We agree that the current study in no way addresses longer time scales of​ adaptation and is only focused on moment-to-moment control. Thus, this discussion point was not well fleshed out, and we decided to eliminate it altogether.

Also I'd encourage the authors to expand on possible biological implementations of their findings, and speculate a bit on how those implementations might be similar or different from those known in other model systems. For instance, the controller described here is able to produce similar results (i.e., tracking the same stimulus albeit with greater variability) with different parameters (i.e., switched case) and is reminiscent of multifunctional neural circuits such as those characterized in the crustacean pyloric system. In addition, the characterization of how feedback reduces variability is similar to how the role of feedback and CPG entrainment is studied in multiple species including cats, stick insects, and crayfish. To be clear I'm not suggesting that the authors review all of these (or even any of them in great depth), but I'm sure readers will wonder how the authors theories relate to ideas from other systems.

We agree this is an interesting connection, and is related to reviewer 1’s comments, which we address in tandem by adding two paragraphs to the end of the Discussion (subsection “Feedback and Variability in Neural Systems”, third and fourth paragraphs). Specifically, the work in stick insects includes perturbations to the mechanical plant (angle of the walking surface) with no changes in the kinematics. This is akin to the suggestion above for new experiments that perturb the animal’s plant.

Reviewer #3:

I've been thinking a lot about this paper and while I argue that it should eventually be published in eLife, I think (for this broad readership journal) it could use some expansion regarding pedagogy on the control aspects. I find it very challenging to decide if I believe that the "simulated swapping" tells me anything fundamental about the system, or if it is just a computational exercise. I think it is not, but it is hard for me to evaluate given all the assumptions going into "gray box" model. What if the black box model isn’t the correct one? In particular, since the authors likely have room in terms of word count, and certainly have space in terms of numbers of figures, I think a bit more explanation of the methods to demystify the story would be helpful.

We have expanded our description of the modeling and computational methods. See response to reviewer #2, issue #1.

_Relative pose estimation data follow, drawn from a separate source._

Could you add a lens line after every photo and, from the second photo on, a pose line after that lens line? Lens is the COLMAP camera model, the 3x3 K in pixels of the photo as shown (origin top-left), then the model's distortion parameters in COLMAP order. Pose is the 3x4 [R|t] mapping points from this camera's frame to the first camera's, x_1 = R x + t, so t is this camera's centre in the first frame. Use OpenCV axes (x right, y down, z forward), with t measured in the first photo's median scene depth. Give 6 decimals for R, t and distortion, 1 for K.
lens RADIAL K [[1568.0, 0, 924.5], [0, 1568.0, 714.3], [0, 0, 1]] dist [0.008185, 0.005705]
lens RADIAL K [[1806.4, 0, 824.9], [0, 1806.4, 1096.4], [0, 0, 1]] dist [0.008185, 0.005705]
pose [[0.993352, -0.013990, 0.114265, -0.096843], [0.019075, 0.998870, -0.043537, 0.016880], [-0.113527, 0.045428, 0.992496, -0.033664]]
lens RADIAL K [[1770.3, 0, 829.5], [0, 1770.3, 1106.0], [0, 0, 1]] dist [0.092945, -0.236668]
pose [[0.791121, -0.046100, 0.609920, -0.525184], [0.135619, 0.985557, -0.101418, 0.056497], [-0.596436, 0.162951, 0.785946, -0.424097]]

Based on the first paragraph of the Introduction, I would have expected to see how the controller changes when fish lose or gain weight (or some manipulation). But I am not convinced by their statement "These changes likely result in variable mismatch between the neural controller and the locomotor plant of individual animals. This mismatch is similar to that induced by swapping plants and controllers across individuals, suggesting that moment-to-moment variability can also be eliminated through sensory feedback." Is this true? Why not do the (obviously harder) experiment of indeed letting the fish eat a lot (or not) and measuring the controller. That way, the authors don't have to do a virtual swap? Even better, why not add weighted "jackets" to the fish as a real "plant" manipulation? I think if they could show this, the paper would become outstanding (instead of "just" very cool as it is now).

We have thought carefully about the types of experiments that we could​ attempt – including feeding, adding neutral buoyancy ballast, fin clips, and virtual reality to modulate feedback. Ultimately we want to make neurophysiological recordings from the neurons that comprise the neural controller in freely swimming fish that are performing tracking while systematically perturbing the locomotor plant.

To address this concern, we have added references and discussion about other species in which these sorts of manipulations have been made. See subsection “Feedback and Variability in Neural Systems”, third and fourth paragraphs.

This phrase in the Abstract "virtually indistinguishable between conspecifics" is a bit overwrought. What does "virtually indistinguishable" mean?

This imprecise statement has been replaced.